When I began working in the wine industry, just a little while ago, I started noticing certain things about wines.  I found that some cultures had particular nicknames.  The most common of those names was Claret.  It’s often come to my attention, and I of course looked it up as soon as I heard it the first time.  Think of it like the American meritage (which is a combination of the word merit and heritage).  In the beginning, Claret looks like it would be a French name doesn’t it?  Well come to find out it’s not!

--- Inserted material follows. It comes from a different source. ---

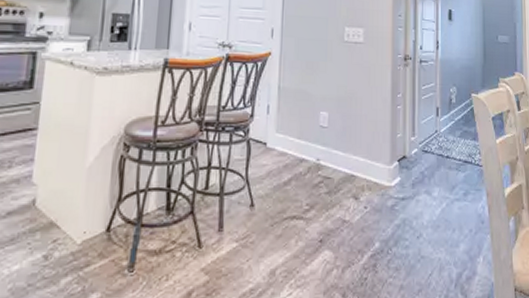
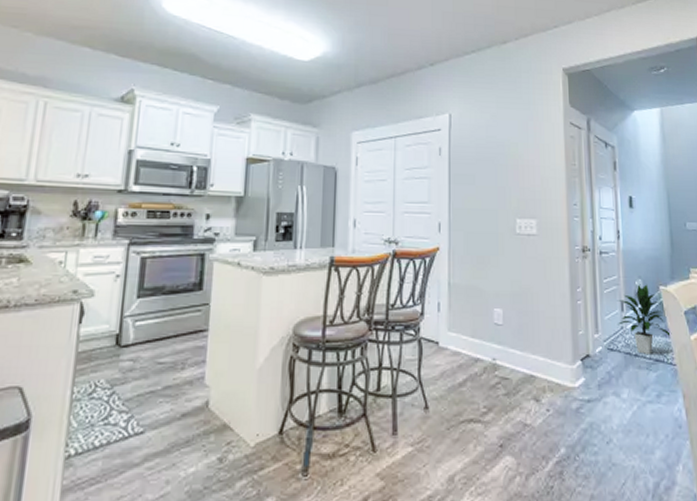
indoor plant: none [432,91,480,157] -> present [617,284,672,356]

This word comes from the British (so pronounce the T).  The definition is clear, or in this term, rosé.  It’s meant for fruity, soft, easy-drinking wines.  When this term was first in use, that’s what the blends would be—light and fruity.  Over the years, the term has muddled a bit, but kept with the idea that it was an English term for a French Bordeaux (or at least a blend of the Bordeaux grapes).  There were a few uses of it in the US, but for the most part we went with Meritage instead.  That was up until a few years ago.  Bordeaux decided it wanted their word back.  Many of the labels with the word on it had to be revised, a few were allowed to keep it, but Bordeaux gets what Bordeaux wants.  Now we have to remember they are using the term as a part of marketing Bordeaux, not as a new appellation.  We should start seeing this soon in bottles from Bordeaux Superieur.

One of the great things everyone has learned about this name, Meritage, and others like it, is that all wines from around the world that are a blend of at least two of the five Bordeaux grapes can name themselves anything they want, really.  Blends seem to be picking up speed in popularity, so keep your eyes peeled for the new (old) face of Claret.